The aptly named Moscow on the Hudson right off the 181st Street stop on the A train feeds this Russian community. It's not Brighton Beach, but it's a closer-by source for Russian goods for most Manhattanites. Gleb has worked behind the counter for more than a decade. "This used to be another Russian store" he explained, "but it didn't do well. So the owners [of Moscow on Hudson] bought it, and they've been here ever since."
"Ever since" is almost two decades, and though Moscow on the Hudson doesn't only carry Russian goods—you'll also find products from neighboring Eastern European countries represented on their shelves—its priority is its Russian clientele. "They have a good community here," Gleb noted. (The community was out in full force on Sunday afternoon; though the owners were in Europe, the store was buzzing.)
The first thing you notice when you walk into Moscow on the Hudson (other than the bright red sign announcing its Russian wares) is the charming collection of dolls and tea cups behind the butcher counter, and the elegant samovar holding reign in the window. The real draw, though, is the grocery products. Here you'll find everything you need to make a proper Russian meal.
To start, behind the counter, you'll find some super-Russian delicacies: beautiful tins of caviar, whole herring, carefully packaged slices of smoked sturgeon and salmon, and dried and smoked meats.
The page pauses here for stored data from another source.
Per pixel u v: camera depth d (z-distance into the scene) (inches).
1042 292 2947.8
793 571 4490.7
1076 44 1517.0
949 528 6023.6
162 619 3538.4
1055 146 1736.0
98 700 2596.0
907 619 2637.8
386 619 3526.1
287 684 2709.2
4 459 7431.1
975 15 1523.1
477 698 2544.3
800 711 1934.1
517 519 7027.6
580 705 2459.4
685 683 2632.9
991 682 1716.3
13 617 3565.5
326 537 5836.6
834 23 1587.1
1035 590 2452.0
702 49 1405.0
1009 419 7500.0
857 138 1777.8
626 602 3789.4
There are bowls of homemade salads and marinated mushrooms, and the length of the counter is decked out in candies, which you buy by the pound, wrapped in bright foil or printed with faces.
Other packaged Russian staples are well represented at Moscow on Hudson. Tea, key to a good Russian table, takes up several shelves of real estate in the tiny store, with both loose-leaf tea and its brewing vessels for sale.
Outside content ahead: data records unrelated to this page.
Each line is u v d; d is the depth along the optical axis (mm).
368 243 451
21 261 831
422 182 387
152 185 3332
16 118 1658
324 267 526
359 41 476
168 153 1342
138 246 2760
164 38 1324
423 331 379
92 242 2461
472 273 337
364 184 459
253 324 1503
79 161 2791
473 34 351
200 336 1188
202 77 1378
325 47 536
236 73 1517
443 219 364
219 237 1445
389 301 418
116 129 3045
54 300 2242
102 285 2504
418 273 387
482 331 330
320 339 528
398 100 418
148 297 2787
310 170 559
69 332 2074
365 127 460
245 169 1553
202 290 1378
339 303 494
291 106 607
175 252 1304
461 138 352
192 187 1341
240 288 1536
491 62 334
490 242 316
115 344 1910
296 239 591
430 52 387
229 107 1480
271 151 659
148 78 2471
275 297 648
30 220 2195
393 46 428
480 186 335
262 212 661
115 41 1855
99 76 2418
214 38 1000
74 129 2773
If you're looking to drink more than tea, you won't be disappointed. There's kvass (bread soda), of course, as well as the popular soda Baikal and tallboys of Baltika beer in regular and "extra" lager.) You'll find black bread, jars of pickled cabbage, tomatoes and mushrooms, and boxes of kasha, the cereal (often buckwheat though not only so) typically served for breakfast. In the fridge there are homemade pickles and shredded cabbage salad, and large containers of tvarog, Russian "farmer" cheese.
And in the freezer you'll find the things you most expect to find in Russian market: pelmeni with veal and chicken fillings as well as its Polish cousin, pierogi,in cherry, mushroom and the "Russian fillings" of cheese and potato. There are bags of khinkali dumplings, stuffed cabbage and blintzes, and several brands of high-fat sour cream (and some uncured bacon) to serve them with.
Around the holidays they bring specialty products, especially baked goods, to celebrate, and the owners recently expanded their stock to include beauty products, music and newspapers from their homeland. And if Washington Heights really is too far away, you can order your Russian goods for delivery to your doorstep via their website. It is New York, after all.